Restrictions on Join Index ORDER BY Clauses

The following restrictions apply to ORDER BY clauses specified in a join index definition:

  • Sort order is restricted to ASC.

    DESC is not valid.

  • Aggregate columns and expressions are not permitted as a column_name or column_position specification.
  • Supported data types for column_name are restricted to the following:
    • DATE
    • BYTEINT
    • DECIMAL

      The DECIMAL type is valid only for columns of four or fewer bytes.

    • INTEGER
    • SMALLINT

Restrictions on Load Utilities

You cannot use FastLoad, MultiLoad, or the Teradata Parallel Transporter operators LOAD and UPDATE to load data into base tables that have join indexes because those indexes are not maintained during the execution of these utilities.
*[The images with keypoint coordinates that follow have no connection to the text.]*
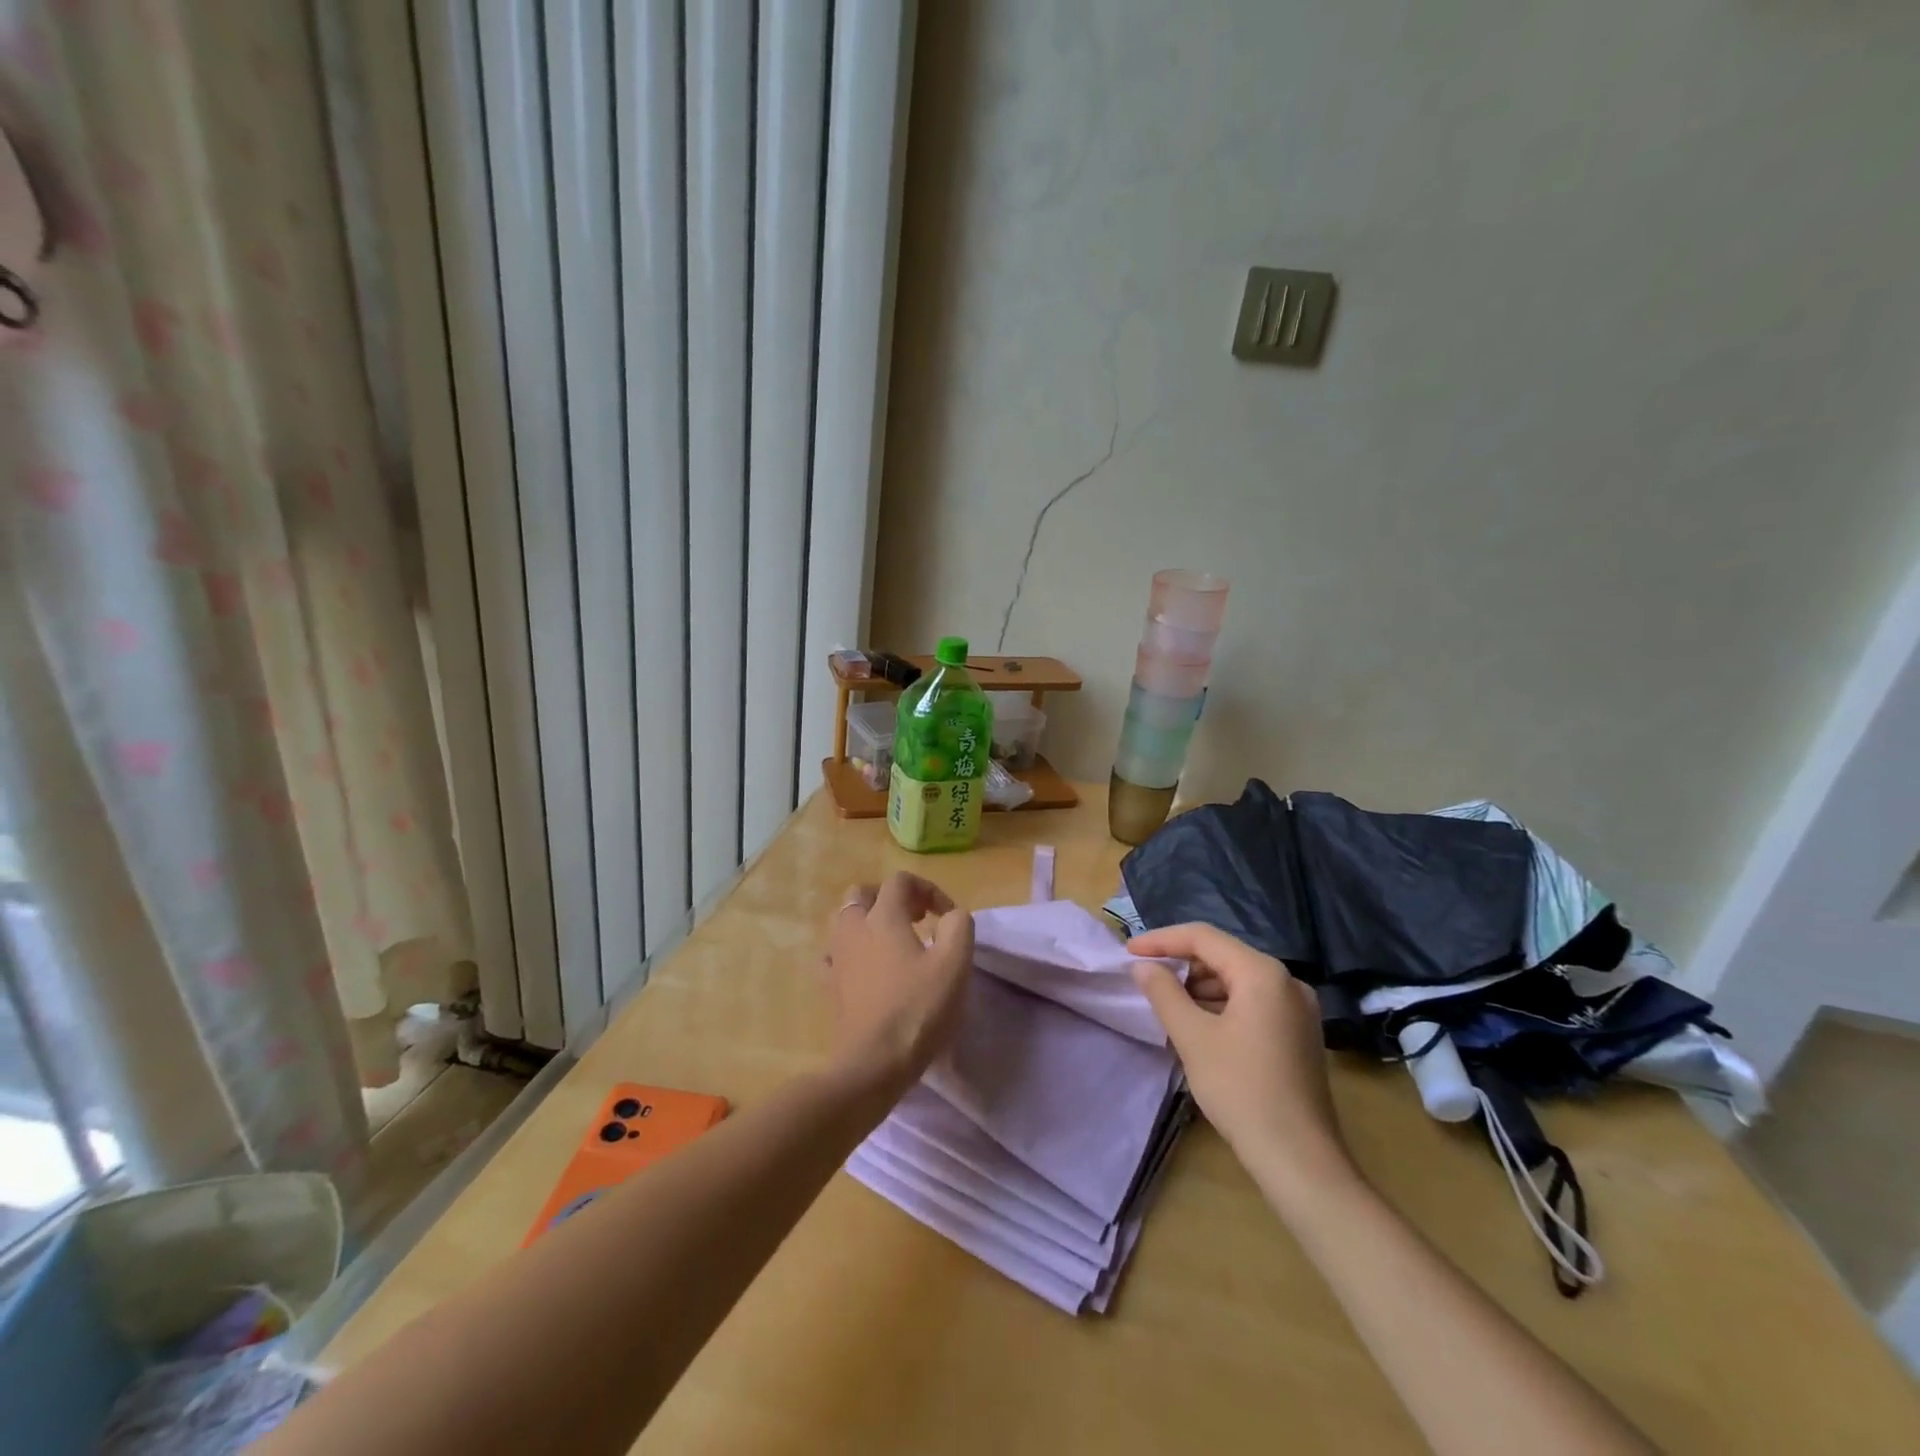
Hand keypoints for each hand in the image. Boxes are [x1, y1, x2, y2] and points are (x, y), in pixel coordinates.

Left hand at [823, 872, 973, 1090]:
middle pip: (864, 893)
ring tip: (893, 942)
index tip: (947, 917)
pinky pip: (834, 954)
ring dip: (868, 921)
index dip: (928, 890)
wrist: (873, 1063)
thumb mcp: (955, 963)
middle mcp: (853, 928)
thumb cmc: (918, 1008)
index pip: (901, 881)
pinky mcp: (829, 986)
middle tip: (916, 919)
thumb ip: (958, 926)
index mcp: (883, 916)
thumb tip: (950, 916)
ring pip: (845, 920)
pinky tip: (867, 968)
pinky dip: (851, 952)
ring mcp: (836, 957)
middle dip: (891, 898)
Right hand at [1129, 923, 1352, 1189]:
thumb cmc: (1241, 1090)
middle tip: (1145, 977)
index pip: (1203, 937)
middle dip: (1181, 962)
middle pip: (1223, 955)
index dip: (1162, 940)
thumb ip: (1164, 993)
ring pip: (1237, 979)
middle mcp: (1287, 981)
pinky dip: (1221, 1004)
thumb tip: (1143, 966)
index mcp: (1263, 973)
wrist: (1299, 1159)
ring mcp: (1298, 1008)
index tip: (1128, 952)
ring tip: (1166, 1002)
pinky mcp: (1298, 1033)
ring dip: (1199, 986)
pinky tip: (1198, 1024)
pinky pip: (1252, 1002)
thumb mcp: (1192, 1037)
If you attempt to load data into base tables with join indexes using these utilities, the load operation aborts and the system returns an error message to the requestor.

To load data into a join-indexed base table, you must drop all defined join indexes on that base table before you can run FastLoad, MultiLoad, or the Teradata Parallel Transporter operators LOAD and UPDATE.

Be aware that you cannot drop a join index to enable MultiLoad or FastLoad batch loads until any requests that access that index complete processing. Requests place locks on any join indexes they access, and the system defers processing of any DROP JOIN INDEX requests against locked indexes until their locks have all been released.

Load utilities like Teradata Parallel Data Pump, BTEQ, and the Teradata Parallel Transporter operators INSERT and STREAM, which perform standard SQL row inserts and updates, are supported for join-indexed tables, as are multirow INSERT … SELECT and MERGE requests.